Well, LT, I think that Richardson is an able, articulate guy with an impressive resume, whatever one's politics.

But, the baseball draft story can't be dismissed by saying it "wasn't exactly false." Richardson's explanation of, "I thought I was drafted" is silly. Baseball players know when they've been drafted.

This story will only be a blip unless Richardson supporters or Richardson himself insist on saying his claim "wasn't exactly false." Even more damaging would be other stories indicating that he's so overeager to prove his qualifications that he overstates his case or overreaches, as in the North Korea discussions. In other words, if these two stoies prove to be an early harbinger of a Richardson penchant for resume-padding.

The pathetic thing is that Richardson doesn't need to pad his resume. The straight story is impressive enough.

I've long felt that Bill Richardson is an able guy worthy of playing in the political big leagues. So, I'm not slamming him. I simply think he must avoid setting off his own booby traps, something that he appears disturbingly capable of doing.


Mark Daniels said...

My recollection is that McCain, the classic conservative, was played against Bush, the compassionate conservative. McCain was portrayed by the Bush camp as a moderate with liberal tendency, at least in the South Carolina primary. In the general election, Bush portrayed himself as a Reagan Republican with his dad's name.
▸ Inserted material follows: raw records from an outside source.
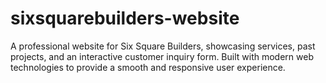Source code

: # sixsquarebuilders-website
A professional website for Six Square Builders, showcasing services, past projects, and an interactive customer inquiry form. Built with modern web technologies to provide a smooth and responsive user experience.
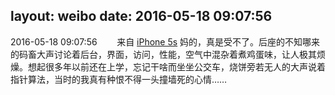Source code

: layout: weibo
date: 2016-05-18 09:07:56
---
2016-05-18 09:07:56  &nbsp;&nbsp;&nbsp;&nbsp;&nbsp;&nbsp; 来自 <a href="sinaweibo://customweibosource" rel="nofollow">iPhone 5s</a>
妈的，真是受不了。后座的不知哪来的码畜大声讨论着后台，界面，访问，性能，空气中混杂着煮鸡蛋味，让人极其烦燥。想起很多年以前还在上学，忘记干啥而坐坐公交车，烧饼旁若无人的大声说着指针算法，当时的我真有种恨不得一头撞墙死的心情…… ​​​
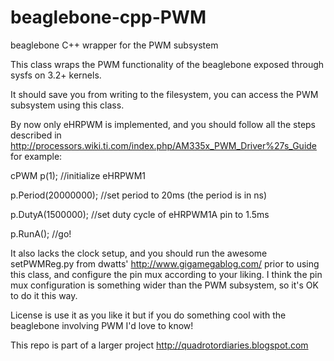 beaglebone-cpp-PWM
==================

beaglebone C++ wrapper for the PWM subsystem

This class wraps the PWM functionality of the beaglebone exposed through sysfs on 3.2+ kernels.

It should save you from writing to the filesystem, you can access the PWM subsystem using this class.

By now only eHRPWM is implemented, and you should follow all the steps described in http://processors.wiki.ti.com/index.php/AM335x_PWM_Driver%27s_Guide
for example:

cPWM p(1);            //initialize eHRPWM1

p.Period(20000000);   //set period to 20ms (the period is in ns)

p.DutyA(1500000);     //set duty cycle of eHRPWM1A pin to 1.5ms

p.RunA();            //go!


It also lacks the clock setup, and you should run the awesome setPWMReg.py from dwatts' http://www.gigamegablog.com/ prior to using this class, and configure the pin mux according to your liking.
I think the pin mux configuration is something wider than the PWM subsystem, so it's OK to do it this way.

License is use it as you like it but if you do something cool with the beaglebone involving PWM I'd love to know!

This repo is part of a larger project http://quadrotordiaries.blogspot.com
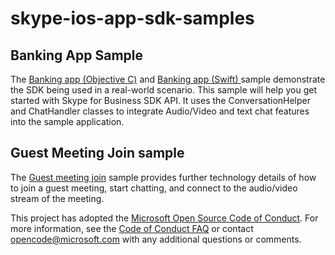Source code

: # skype-ios-app-sdk-samples

## Banking App Sample
The [Banking app (Objective C)](https://github.com/OfficeDev/skype-ios-app-sdk-samples/tree/master/BankingAppObjectiveC) and 
[Banking app (Swift) ](https://github.com/OfficeDev/skype-ios-app-sdk-samples/tree/master/BankingAppSwift)sample demonstrate the SDK being used in a real-world scenario. 
This sample will help you get started with Skype for Business SDK API. It uses the ConversationHelper and ChatHandler classes to integrate 
  Audio/Video and text chat features into the sample application.
## Guest Meeting Join sample
The [Guest meeting join](https://github.com/OfficeDev/skype-ios-app-sdk-samples/tree/master/GuestMeetingJoin) sample provides further technology details of how to join a guest meeting, start chatting, and connect to the audio/video stream of the meeting.


This project has adopted the [Microsoft Open Source Code of Conduct](https://opensource.microsoft.com/codeofconduct/). For more information, see the [Code of Conduct FAQ](https://opensource.microsoft.com/codeofconduct/faq/) or contact [opencode@microsoft.com](mailto:opencode@microsoft.com) with any additional questions or comments.
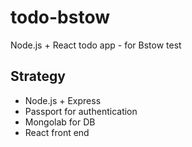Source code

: # todo-bstow
Node.js + React todo app - for Bstow test

## Strategy
* Node.js + Express
* Passport for authentication
* Mongolab for DB
* React front end

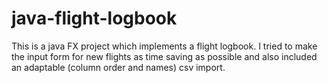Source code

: # java-flight-logbook
This is a java FX project which implements a flight logbook. I tried to make the input form for new flights as time saving as possible and also included an adaptable (column order and names) csv import.

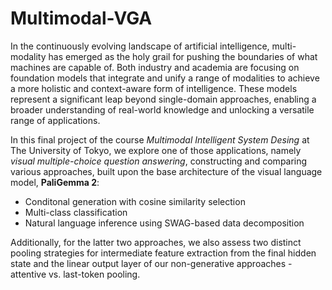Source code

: # Multimodal-VGA
In the continuously evolving landscape of artificial intelligence, multi-modality has emerged as the holy grail for pushing the boundaries of what machines are capable of. Both industry and academia are focusing on foundation models that integrate and unify a range of modalities to achieve a more holistic and context-aware form of intelligence. These models represent a significant leap beyond single-domain approaches, enabling a broader understanding of real-world knowledge and unlocking a versatile range of applications.

In this final project of the course *Multimodal Intelligent System Desing* at The University of Tokyo, we explore one of those applications, namely *visual multiple-choice question answering*, constructing and comparing various approaches, built upon the base architecture of the visual language model, **PaliGemma 2**:

 + Conditonal generation with cosine similarity selection
 + Multi-class classification
 + Natural language inference using SWAG-based data decomposition

Additionally, for the latter two approaches, we also assess two distinct pooling strategies for intermediate feature extraction from the final hidden state and the linear output layer of our non-generative approaches - attentive vs. last-token pooling.  
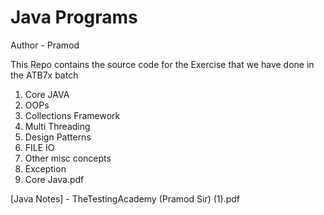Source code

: # Java Programs

Author - Pramod

This Repo contains the source code for the Exercise that we have done in the ATB7x batch

1. Core JAVA
2. OOPs
3. Collections Framework
4. Multi Threading
5. Design Patterns
6. FILE IO
7. Other misc concepts
8. Exception
9. Core Java.pdf

[Java Notes] - TheTestingAcademy (Pramod Sir) (1).pdf

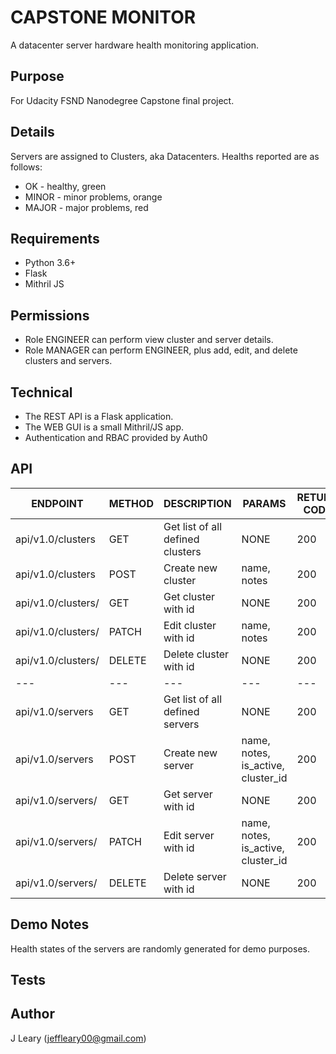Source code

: # CAPSTONE MONITOR
A datacenter server hardware health monitoring application.

## Purpose
For Udacity FSND Nanodegree Capstone final project.

## Details
Servers are assigned to Clusters, aka Datacenters.
Healths reported are as follows:
 - OK - healthy, green
 - MINOR - minor problems, orange
 - MAJOR - major problems, red

## Requirements
 - Python 3.6+
 - Flask
 - Mithril JS

## Permissions
- Role ENGINEER can perform view cluster and server details.
- Role MANAGER can perform ENGINEER, plus add, edit, and delete clusters and servers.

## Technical
- The REST API is a Flask application.
- The WEB GUI is a small Mithril/JS app.
- Authentication and RBAC provided by Auth0

## API
| ENDPOINT                | METHOD  | DESCRIPTION | PARAMS | RETURN CODE |
| ---                     | ---     | --- | --- | --- |
| api/v1.0/clusters       | GET     | Get list of all defined clusters | NONE | 200 |
| api/v1.0/clusters       | POST    | Create new cluster | name, notes | 200 |
| api/v1.0/clusters/<id>  | GET     | Get cluster with id | NONE | 200 |
| api/v1.0/clusters/<id>  | PATCH   | Edit cluster with id | name, notes | 200 |
| api/v1.0/clusters/<id>  | DELETE  | Delete cluster with id | NONE | 200 |
| ---                     | ---     | --- | --- | --- |
| api/v1.0/servers        | GET     | Get list of all defined servers | NONE | 200 |
| api/v1.0/servers        | POST    | Create new server | name, notes, is_active, cluster_id | 200 |
| api/v1.0/servers/<id>   | GET     | Get server with id | NONE | 200 |
| api/v1.0/servers/<id>   | PATCH   | Edit server with id | name, notes, is_active, cluster_id | 200 |
| api/v1.0/servers/<id>   | DELETE  | Delete server with id | NONE | 200 |

## Demo Notes
Health states of the servers are randomly generated for demo purposes.

## Tests

## Author
J Leary (jeffleary00@gmail.com)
During his tenure, he's reached for the big-government and big-military responses preferred by the neocons. I think that's why the Republican field is now composed, as such fields have classically been, of conservatives and moderates. The only neocon who might make the race is Sam Brownback. Giuliani is a liberal. Duncan Hunter is the one most like Bush in his politics, I suppose, and is unapologetic about it. Other than him, the field is filled with un-Bushes.


Rick Moore said...

Mark - can you pick Hillary to win next? I'd like to see her out of the race.

Mark Daniels said...

I am apparently the angel of death for presidential candidacies.